La salvaguardia dell’ambiente e la difesa delle antiche tradizioni sono due lotte che spesso tendono a coincidere. Ciò accade in Le Mohican, il film di Frédéric Farrucci presentato ad Orizzonti Extra. La volontà del regista di narrare il tragico tramonto dei pastori corsi si era già palesato nel suo omonimo documentario del 2019. Infatti, ormai da anni, la cementificazione delle coste dell’isola è diventata una piaga dilagante e praticamente incontenibile per i pastori impoveriti. Essi, tragicamente dimenticati dallo Stato, si trovano inermi di fronte alle avances dei ricchi proprietari terrieri, i cui interessi sovente si intrecciano con quelli della mafia locale.
Rifiutare le loro offerte faraoniche, in nome del mestiere tramandato, significa inevitabilmente incorrere in quotidiane minacce e, se i rifiuti si fanno recidivi, alla morte. Nonostante i rischi, è questa la scelta di Joseph (Alexis Manenti) che, rifiutati 300.000 euro da un ricco possidente, è costretto a combattere in solitaria per difendere il suo ovile. Lo scontro con un mafioso, conclusosi con il decesso di quest’ultimo, dà il via alla sua sfiancante fuga. La sua fama, diffusasi grazie all’impegno social della nipote Vannina (Mara Taquin), lo rende ben presto un eroe popolare, simbolo dell’incessante lotta di un uomo che, per difendere l’eterna bellezza della propria terra, non si arrende ai soprusi dei potenti, meritandosi così l’appellativo di “ultimo dei mohicani”.

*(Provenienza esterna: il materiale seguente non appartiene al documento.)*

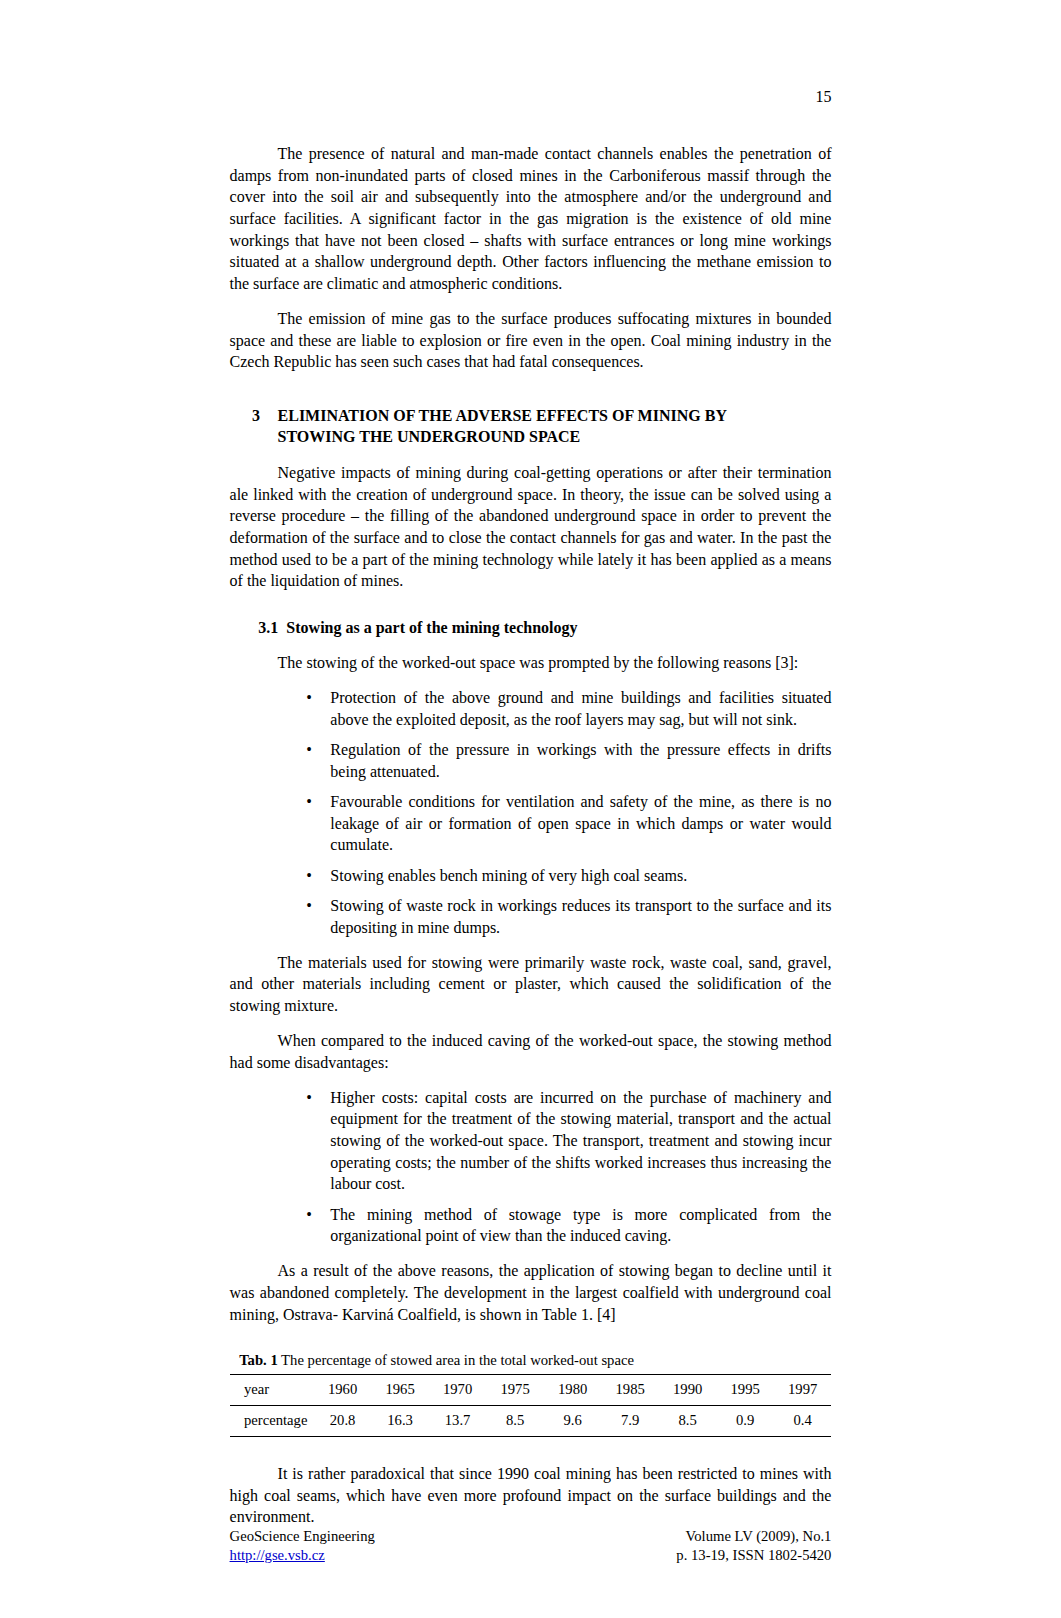15
The presence of natural and man-made contact channels enables the penetration of damps from non-inundated parts of closed mines in the Carboniferous massif through the cover into the soil air and subsequently into the atmosphere and/or the underground and surface facilities. A significant factor in the gas migration is the existence of old mine workings that have not been closed – shafts with surface entrances or long mine workings situated at a shallow underground depth. Other factors influencing the methane emission to the surface are climatic and atmospheric conditions.
The emission of mine gas to the surface produces suffocating mixtures in bounded space and these are liable to explosion or fire even in the open. Coal mining industry in the Czech Republic has seen such cases that had fatal consequences.
3 Elimination of the adverse effects of mining by stowing the underground space
Negative impacts of mining during coal-getting operations or after their termination ale linked with the creation of underground space. In theory, the issue can be solved using a reverse procedure – the filling of the abandoned underground space in order to prevent the deformation of the surface and to close the contact channels for gas and water. In the past the method used to be a part of the mining technology while lately it has been applied as a means of the liquidation of mines.
3.1 Stowing as a part of the mining technology
The stowing of the worked-out space was prompted by the following reasons [3]:
Protection of the above ground and mine buildings and facilities situated above the exploited deposit, as the roof layers may sag, but will not sink.
Regulation of the pressure in workings with the pressure effects in drifts being attenuated.
Favourable conditions for ventilation and safety of the mine, as there is no leakage of air or formation of open space in which damps or water would cumulate.
Stowing enables bench mining of very high coal seams.
Stowing of waste rock in workings reduces its transport to the surface and its depositing in mine dumps.
The materials used for stowing were primarily waste rock, waste coal, sand, gravel, and other materials including cement or plaster, which caused the solidification of the stowing mixture.
When compared to the induced caving of the worked-out space, the stowing method had some disadvantages:
Higher costs: capital costs are incurred on the purchase of machinery and equipment for the treatment of the stowing material, transport and the actual stowing of the worked-out space. The transport, treatment and stowing incur operating costs; the number of the shifts worked increases thus increasing the labour cost.
The mining method of stowage type is more complicated from the organizational point of view than the induced caving.
As a result of the above reasons, the application of stowing began to decline until it was abandoned completely. The development in the largest coalfield with underground coal mining, Ostrava- Karviná Coalfield, is shown in Table 1. [4]
Tab. 1 The percentage of stowed area in the total worked-out space
| year | 1960 | 1965 | 1970 | 1975 | 1980 | 1985 | 1990 | 1995 | 1997 |
| --- | --- | --- | --- | --- | --- | --- | --- | --- | --- |
| percentage | 20.8 | 16.3 | 13.7 | 8.5 | 9.6 | 7.9 | 8.5 | 0.9 | 0.4 |
It is rather paradoxical that since 1990 coal mining has been restricted to mines with high coal seams, which have even more profound impact on the surface buildings and the environment.
GeoScience Engineering
http://gse.vsb.cz
Volume LV (2009), No.1
p. 13-19, ISSN 1802-5420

La buona realizzazione di un film così impegnato, ma soprattutto impegnativo, è merito del magistrale lavoro del regista, non solo nella scelta del casting, con una particolare attenzione per i ruoli minori, in particolare per la resa che imprime al contesto paesaggistico. È in questo elemento che risiede la grandezza del film che, così, si impregna di uno spirito neowestern che il regista non intende celare. Infatti, la diretta ispirazione a L’uomo che uccise Liberty Valance di John Ford viene, dallo stesso, orgogliosamente rivendicata.

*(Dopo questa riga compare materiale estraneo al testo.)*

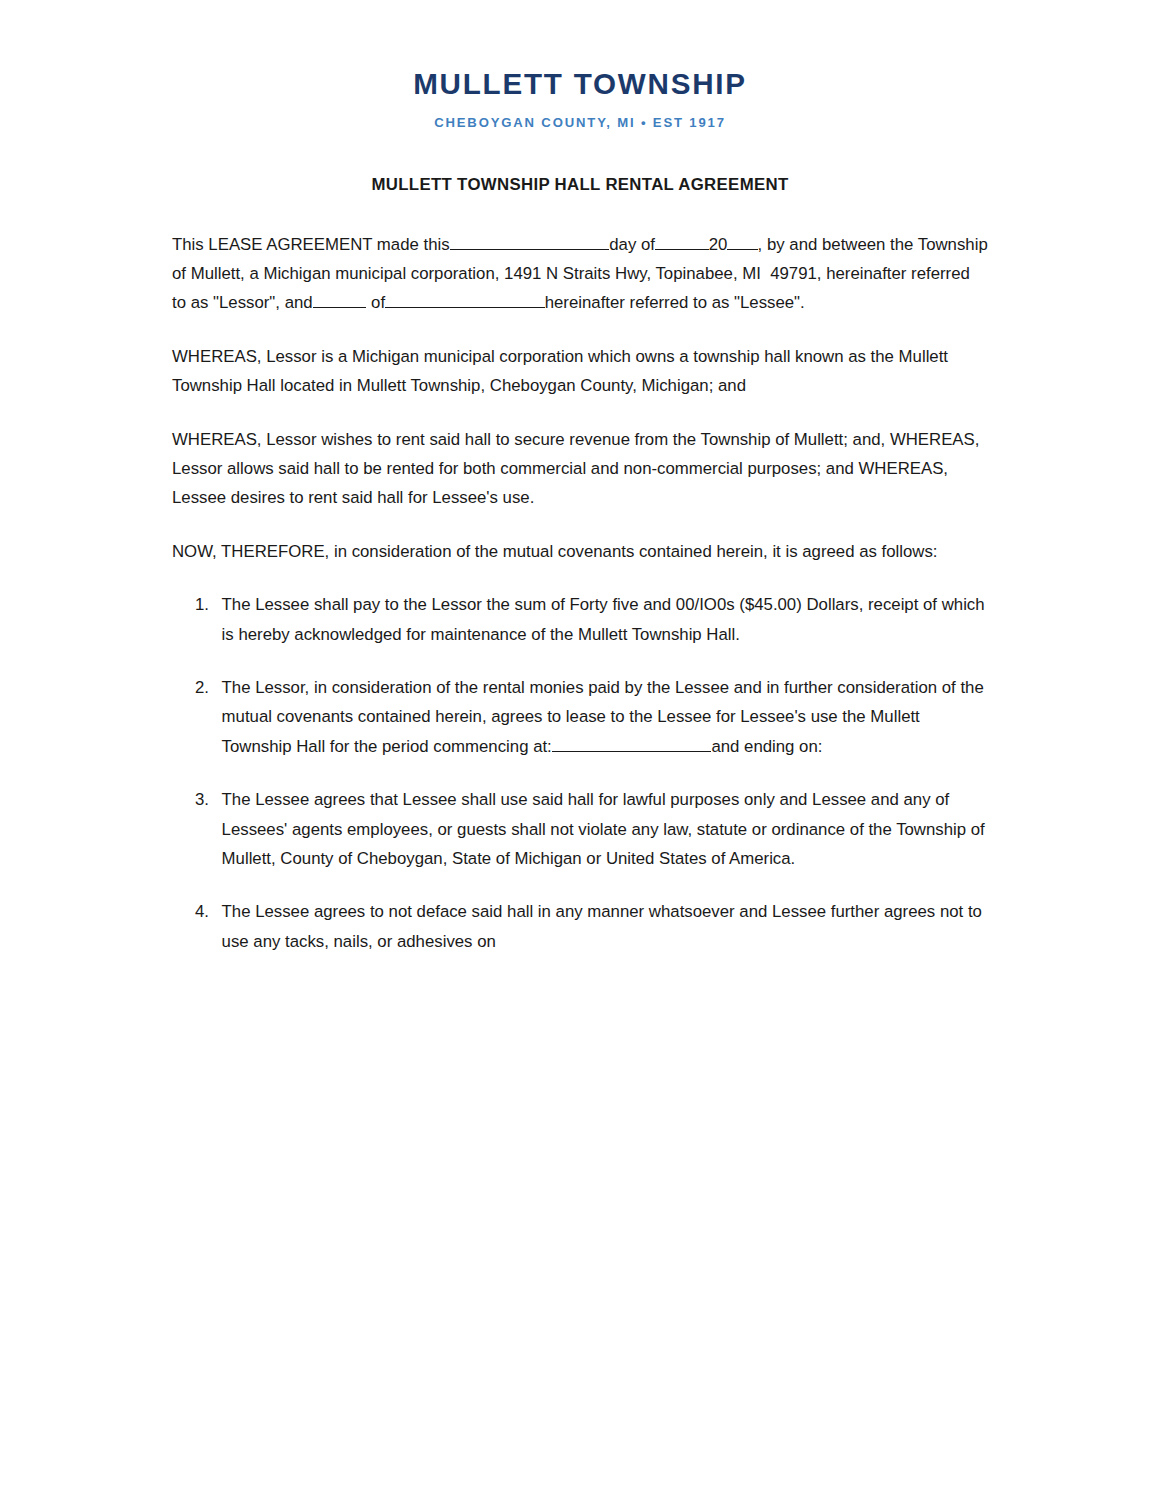MULLETT TOWNSHIP
CHEBOYGAN COUNTY, MI • EST 1917
MULLETT TOWNSHIP HALL RENTAL AGREEMENT
This LEASE AGREEMENT made this day of 20 , by and between the Township of Mullett, a Michigan municipal corporation, 1491 N Straits Hwy, Topinabee, MI 49791, hereinafter referred to as "Lessor", and of hereinafter referred to as "Lessee".
WHEREAS, Lessor is a Michigan municipal corporation which owns a township hall known as the Mullett Township Hall located in Mullett Township, Cheboygan County, Michigan; and
WHEREAS, Lessor wishes to rent said hall to secure revenue from the Township of Mullett; and, WHEREAS, Lessor allows said hall to be rented for both commercial and non-commercial purposes; and WHEREAS, Lessee desires to rent said hall for Lessee's use.
NOW, THEREFORE, in consideration of the mutual covenants contained herein, it is agreed as follows:
The Lessee shall pay to the Lessor the sum of Forty five and 00/IO0s ($45.00) Dollars, receipt of which is hereby acknowledged for maintenance of the Mullett Township Hall.
The Lessor, in consideration of the rental monies paid by the Lessee and in further consideration of the mutual covenants contained herein, agrees to lease to the Lessee for Lessee's use the Mullett Township Hall for the period commencing at: and ending on:
The Lessee agrees that Lessee shall use said hall for lawful purposes only and Lessee and any of Lessees' agents employees, or guests shall not violate any law, statute or ordinance of the Township of Mullett, County of Cheboygan, State of Michigan or United States of America.
The Lessee agrees to not deface said hall in any manner whatsoever and Lessee further agrees not to use any tacks, nails, or adhesives on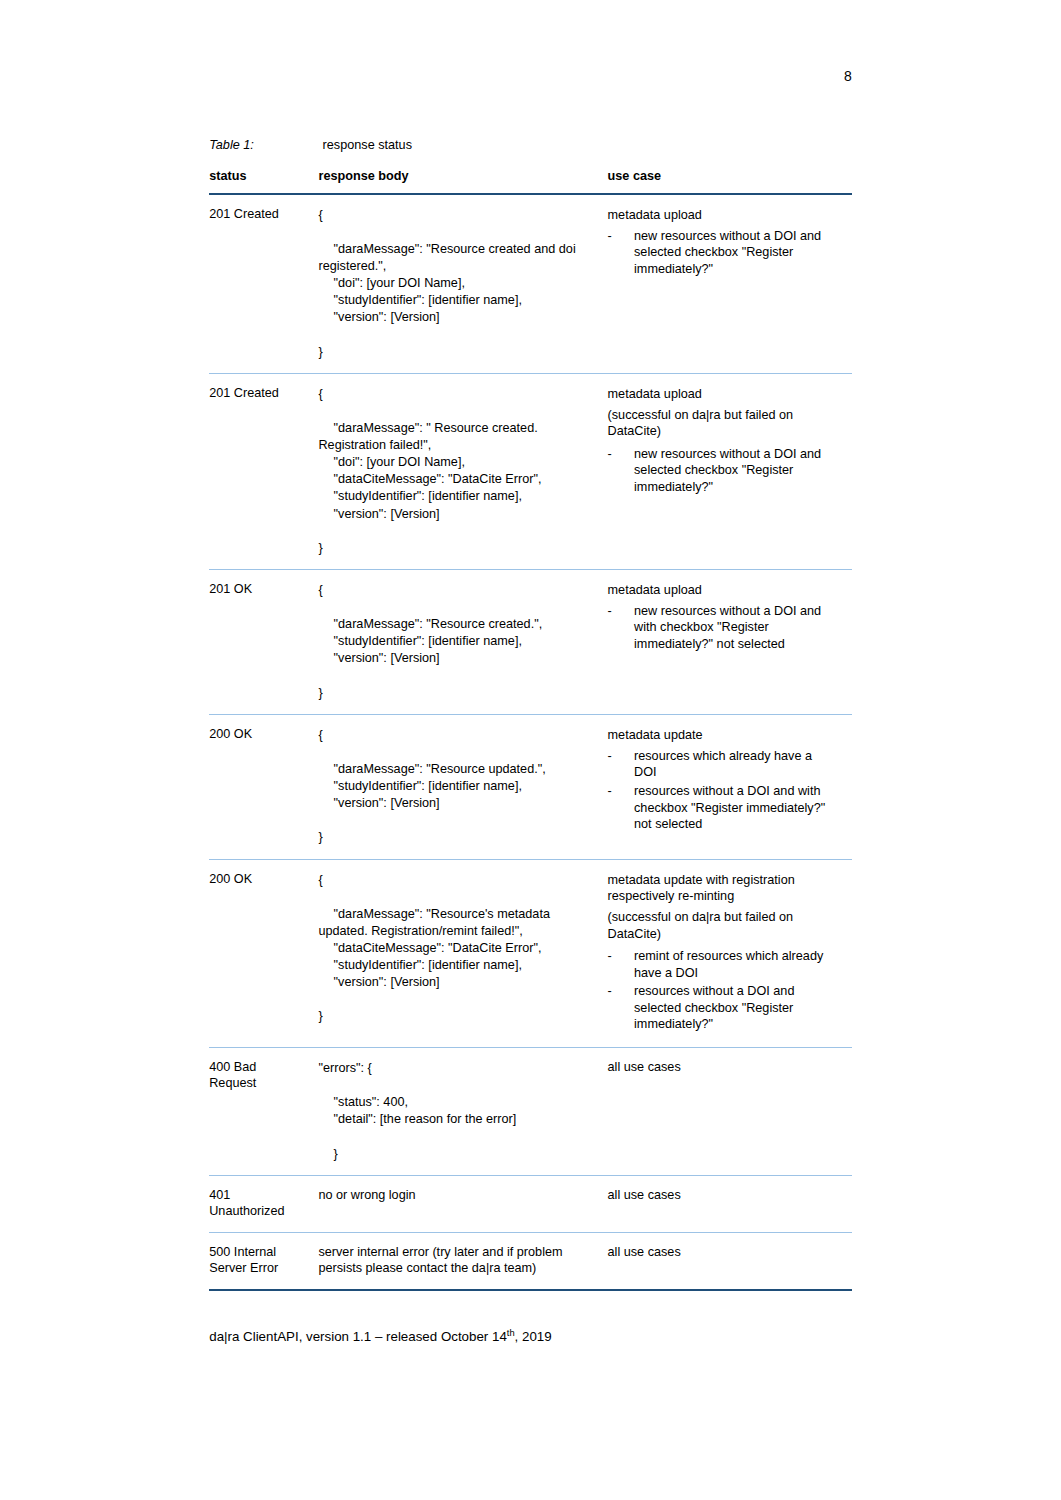8
Table 1: response status
| status | response body | use case |
| --- | --- | --- |
| 201 Created | { "daraMessage": "Resource created and doi registered.", "doi": [your DOI Name], "studyIdentifier": [identifier name], "version": [Version] } | metadata upload new resources without a DOI and selected checkbox "Register immediately?" |
| 201 Created | { "daraMessage": " Resource created. Registration failed!", "doi": [your DOI Name], "dataCiteMessage": "DataCite Error", "studyIdentifier": [identifier name], "version": [Version] } | metadata upload (successful on da/ra but failed on DataCite) new resources without a DOI and selected checkbox "Register immediately?" |
| 201 OK | { "daraMessage": "Resource created.", "studyIdentifier": [identifier name], "version": [Version] } | metadata upload new resources without a DOI and with checkbox "Register immediately?" not selected |
| 200 OK | { "daraMessage": "Resource updated.", "studyIdentifier": [identifier name], "version": [Version] } | metadata update resources which already have a DOI resources without a DOI and with checkbox "Register immediately?" not selected |
| 200 OK | { "daraMessage": "Resource's metadata updated. Registration/remint failed!", "dataCiteMessage": "DataCite Error", "studyIdentifier": [identifier name], "version": [Version] } | metadata update with registration respectively re-minting (successful on da/ra but failed on DataCite) remint of resources which already have a DOI resources without a DOI and selected checkbox "Register immediately?" |
| 400 Bad Request | "errors": { "status": 400, "detail": [the reason for the error] } | all use cases |
| 401 Unauthorized | no or wrong login | all use cases |
| 500 Internal Server Error | server internal error (try later and if problem persists please contact the da/ra team) | all use cases |
da|ra ClientAPI, version 1.1 – released October 14th, 2019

I volti severi, immobili e sicuri di Alexis Manenti e Théo Frimigacci, l’antagonista mafioso, ricordano quel passato lontano, quando l’uomo e la natura coesistevano con un profondo rispetto reciproco. Un sentimento che, col passare degli anni, sembra sempre più venire meno. Ma l’impegno che Joseph imprime per risvegliarlo deve esserci di esempio. La sua storia è quella di un’eccezione, di un uomo che inizialmente agisce per istinto di sopravvivenza ma, infine, prende coscienza dell’importanza del suo combattere, tramuta questo sentimento in un sincero amore per la terra, un attaccamento così forte da renderlo la personificazione della Terra stessa. Ed è per questo motivo che la terra lo ripaga, offrendogli la possibilità di fuggire, ma soprattutto di nascondersi tra i suoi lidi insondati e le sue ascose foreste.
La sua avventura diventa, così, una vera e propria impresa miracolosa, destinata ad eternare per sempre la sua leggenda. E forse è proprio questo il significato del film: sono la leggenda e l’affetto popolare gli unici sentimenti che riescono a prevaricare quelli economici.
È proprio da questa consapevolezza che Vannina, infine, riprende in mano le redini dell’ovile. «Sono qui perché non è tutto perduto ma è una lotta impari» è la frase che pronuncia nel finale, parole pregne di una debole speranza, che si regge sulle spalle possenti di chi sceglie di difendere le antiche e innocenti tradizioni dagli sporchi interessi del mondo industrializzato.